After the Korean War, Petty Officer 1st Class (Radarman) Harry C. Knecht resumed his life as a Post Office employee in Allentown. It was there that he saw the letter that eventually led him to meet Harry W. Knecht, now a retired Bethlehem firefighter living in Allentown.
Five years ago, when they met for the first time, they shared stories about their service aboard the Epperson. The veteran destroyer men became friends and still see each other occasionally.
Harry W. Knecht, now 66, is a graduate of Catasauqua High School. His Navy experience began when he enlisted in June 1959 in Allentown and went to Great Lakes, Illinois for training. After duty in several posts and stations around the world he was sent to Pearl Harbor, Hawaii. There he sailed with the destroyer USS Epperson as a Petty Officer 2nd Class (Boilerman).
“One of our most memorable missions was to stand by in support of Astronaut Walter Schirra who splashed down with the Apollo IV space mission in 1962,”said Harry W. “I had the same blood type as Wally Schirra, therefore I could not eat for 24 hours prior to splash time in case my blood was needed for Wally.”
“In 1961, recalled Harry W., “the Eppe picked up three Air Force divers and the important piece, the nose cone, from Discoverer 29 three hundred miles north of Oahu.” “A support team photographer gave me a NASA shoulder patch when I found his lens cap that he had lost in the bilges,” Harry said.
“Another exciting time”, he laughed, “was when we got torpedoed by one of our own submarines! The Eppe was steaming off the coast of Hawaii and offering itself as a target for our subs to practice launching [inert] torpedoes. The sub usually set the depth of the ‘fish’ deep enough to clear the hull of the ship by going underneath it. On this occasion the ‘fish’ surfaced and hit the starboard side. It struck an I-beam which prevented the torpedo from piercing the skin of the ship and causing havoc inside.
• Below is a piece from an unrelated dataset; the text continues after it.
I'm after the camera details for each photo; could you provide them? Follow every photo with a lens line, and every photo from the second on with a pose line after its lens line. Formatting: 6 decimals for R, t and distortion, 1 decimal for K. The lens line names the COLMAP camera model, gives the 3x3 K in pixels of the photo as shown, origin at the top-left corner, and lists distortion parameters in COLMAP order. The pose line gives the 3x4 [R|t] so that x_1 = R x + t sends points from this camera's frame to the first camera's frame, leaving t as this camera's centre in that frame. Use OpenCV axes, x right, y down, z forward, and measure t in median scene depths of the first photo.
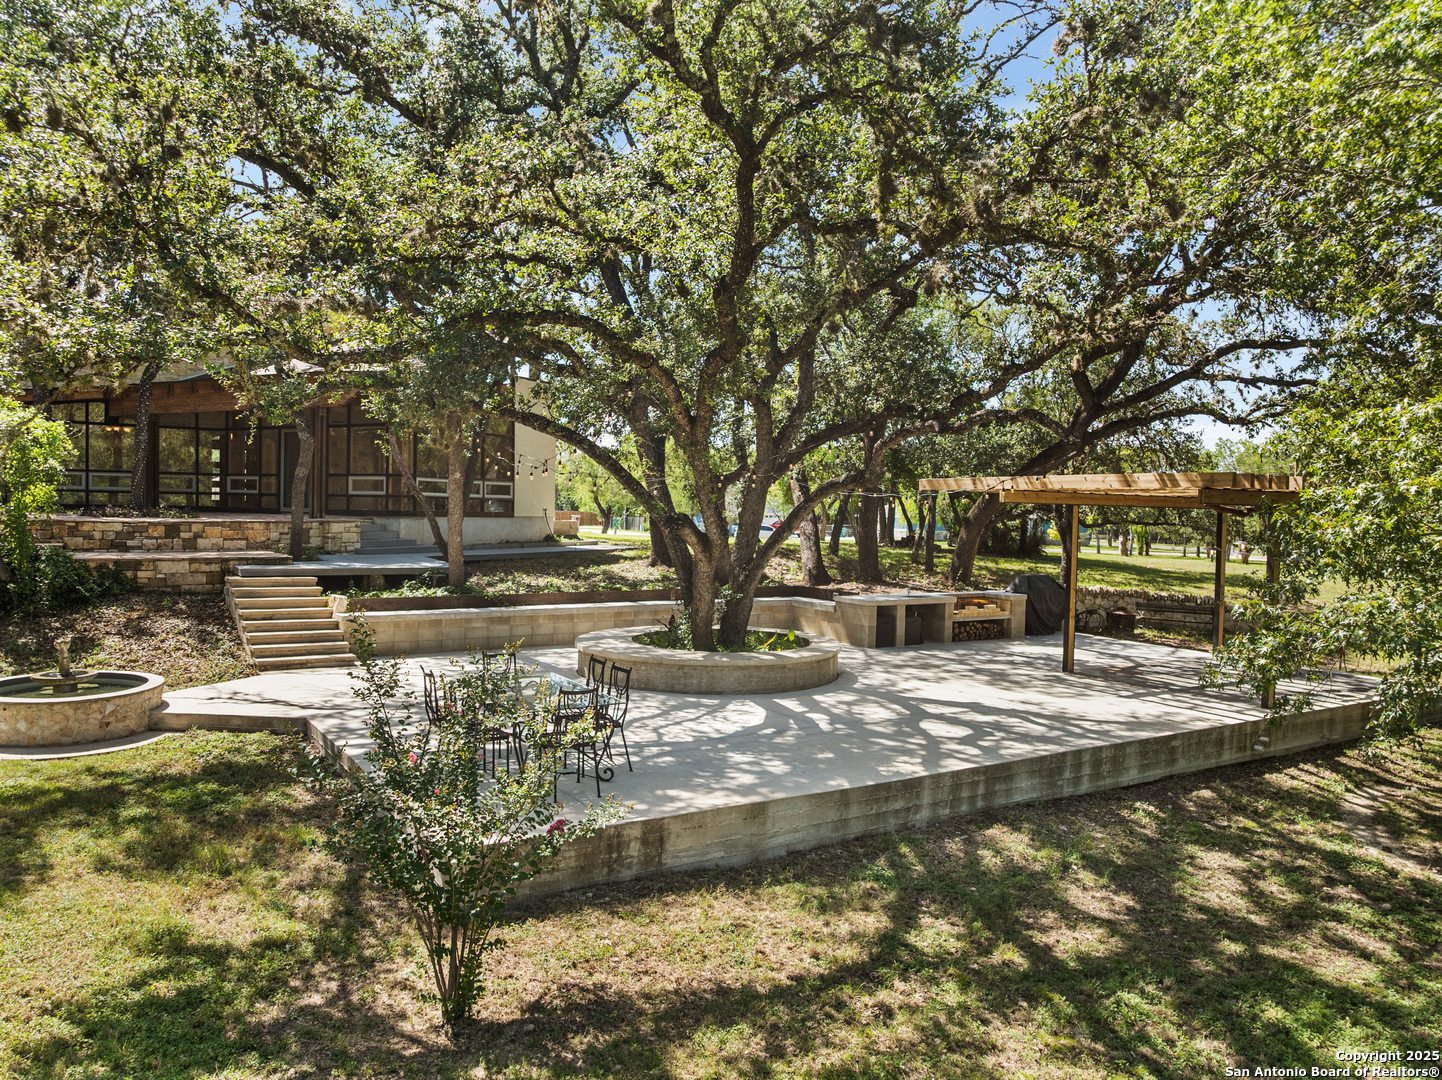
lens RADIAL K [[1024.6, 0, 719.4], [0, 1024.6, 540.2], [0, 0, 1]] dist [-0.052426, 0.013921]
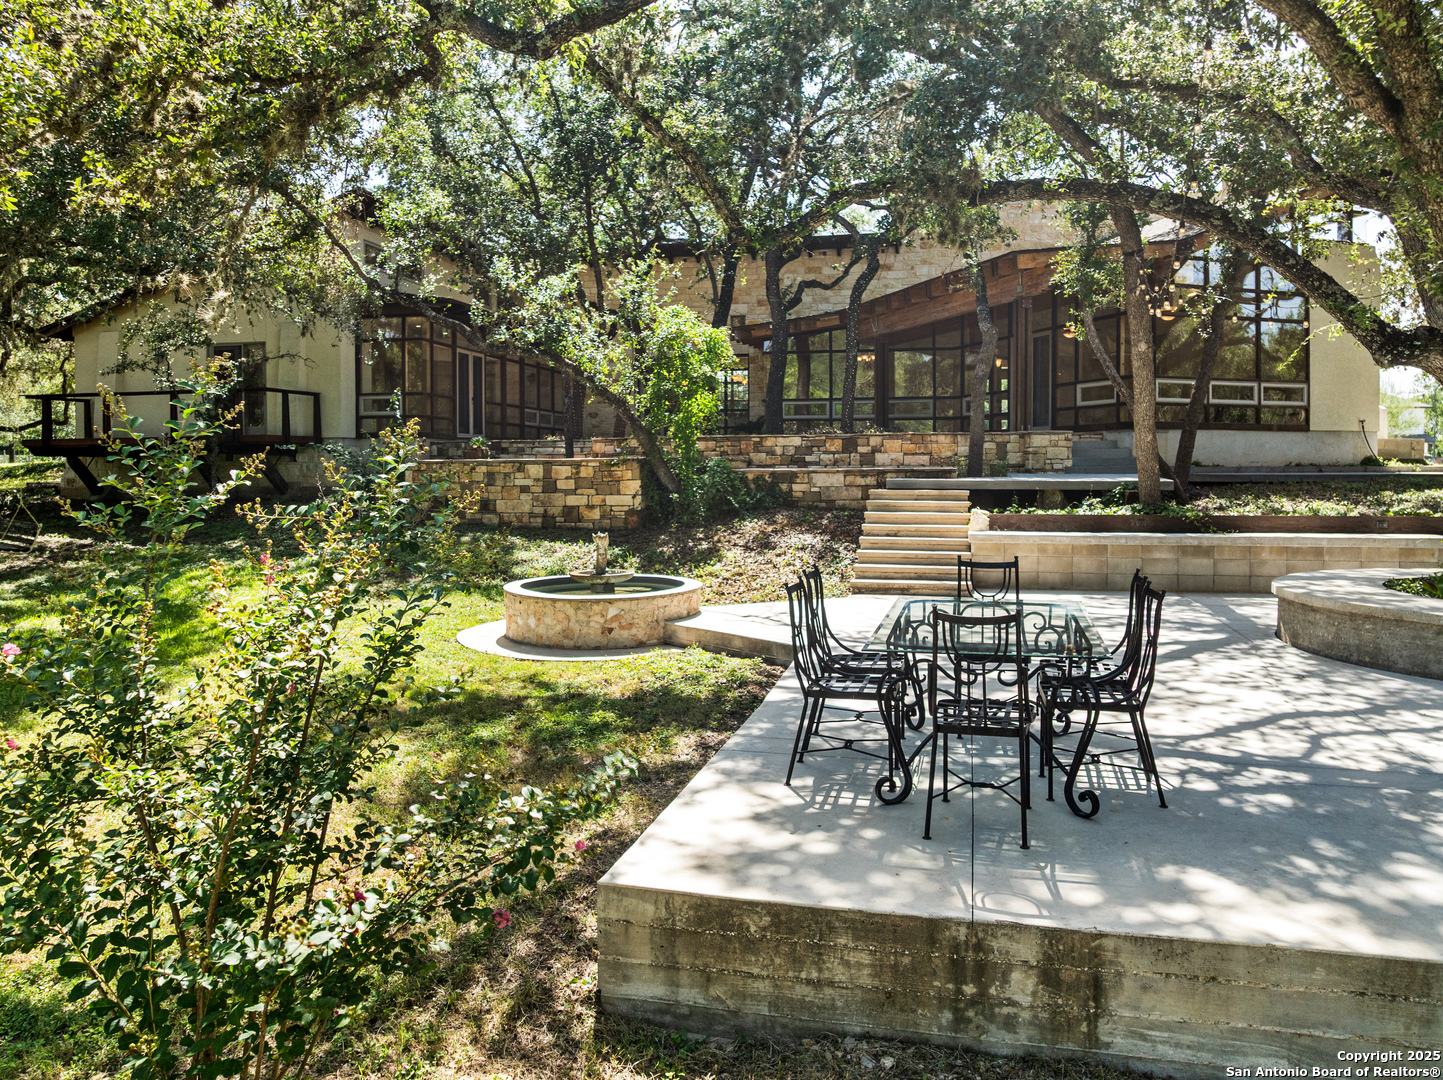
lens RADIAL K [[1025.4, 0, 725.3], [0, 1025.4, 536.1], [0, 0, 1]] dist [-0.052426, 0.013921]
pose [[0.679238, 0.025461, -0.733476, 0.072679], [-0.003976, 0.999511, 0.031014, 0.050448], [0.733907, -0.018149, 0.679008, 0.319003]]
There was more damage to everyone’s pride than there was damage to the ship.”
Harry W. Knecht now works part time as a City Center Monitor in Bethlehem.
Though they had no idea when they met that they were related, the two Harry Knechts have since discovered that they are descended from Peter Knecht, a Hession soldier who settled in Pennsylvania after the Revolutionary War.
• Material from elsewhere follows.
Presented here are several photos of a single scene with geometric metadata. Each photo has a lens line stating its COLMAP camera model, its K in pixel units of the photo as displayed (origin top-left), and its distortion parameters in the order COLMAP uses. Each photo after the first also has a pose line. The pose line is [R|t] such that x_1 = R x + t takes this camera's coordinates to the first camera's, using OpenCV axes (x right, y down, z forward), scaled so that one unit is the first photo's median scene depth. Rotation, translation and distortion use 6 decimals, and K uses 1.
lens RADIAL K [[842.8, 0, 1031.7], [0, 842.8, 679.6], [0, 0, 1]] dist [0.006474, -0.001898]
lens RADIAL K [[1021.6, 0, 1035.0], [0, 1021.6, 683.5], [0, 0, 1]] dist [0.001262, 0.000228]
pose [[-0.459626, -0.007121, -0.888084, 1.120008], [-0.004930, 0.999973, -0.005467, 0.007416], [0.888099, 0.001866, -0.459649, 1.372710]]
The USS Epperson was named in honor of U. S. Marine Corps private Harold Glenn Epperson killed on Saipan when he saved the lives of his fellow marines by covering a hand grenade with his body.
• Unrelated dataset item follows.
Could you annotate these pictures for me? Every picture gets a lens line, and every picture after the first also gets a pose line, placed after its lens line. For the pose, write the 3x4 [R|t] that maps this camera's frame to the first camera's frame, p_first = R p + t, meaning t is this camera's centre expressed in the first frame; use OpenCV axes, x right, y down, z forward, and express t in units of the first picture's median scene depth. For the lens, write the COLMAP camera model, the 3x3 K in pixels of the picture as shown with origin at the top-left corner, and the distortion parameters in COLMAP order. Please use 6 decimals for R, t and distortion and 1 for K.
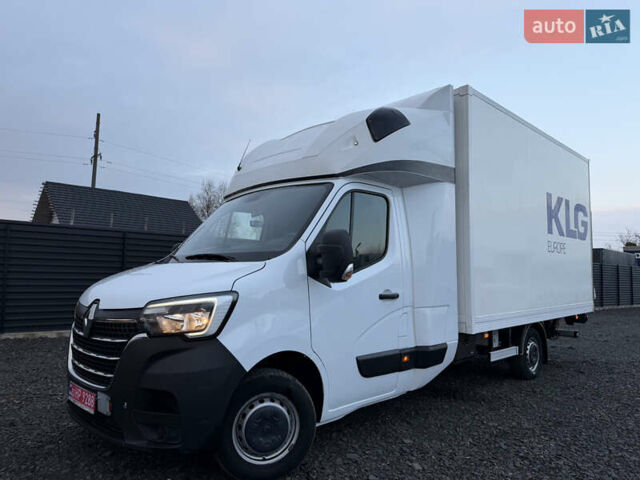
lens RADIAL K [[453.3, 0, 320.0], [0, 453.3, 240.0], [0, 0, 1]] dist [0.053302, -0.063125]
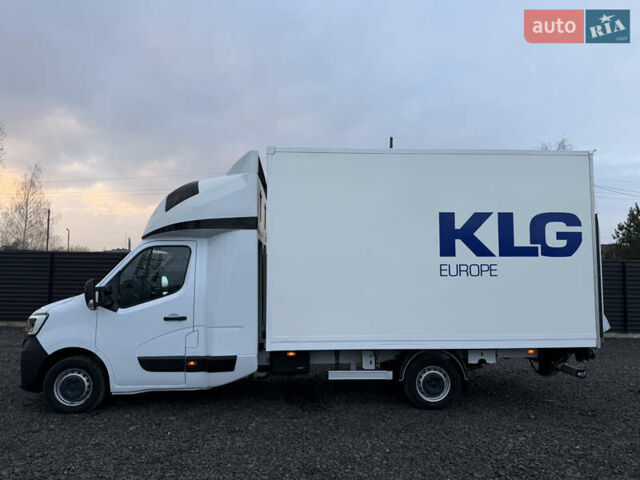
lens RADIAL K [[467.5, 0, 339.8], [0, 467.5, 241.2], [0, 0, 1]] dist [0.055739, -0.126456]
pose [[0.762625, -0.062904, -0.643775, 1.488972], [0.057846, 0.997905, -0.028981, -0.045587], [0.644249, -0.015138, 0.764666, 0.195819]]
On her second tour of duty off the coast of Korea, she earned the nickname “The Interim Mayor of Wonson Harbor” for her dominance of those waters while shelling enemy positions from Wonson Harbor, according to an on-line history of the ship.
The USS Epperson, in January 1954, served as a monitor ship for the detonation of six nuclear devices at the Bikini and Eniwetok test sites in the Pacific Ocean.
The warship was decommissioned in 1973. She was rescued from moth balls in 1977 and sold to the Pakistani navy where she served as the Taimur (D-166). Pakistan decommissioned the Taimur in 1999 and sunk her as a target ship in 2000.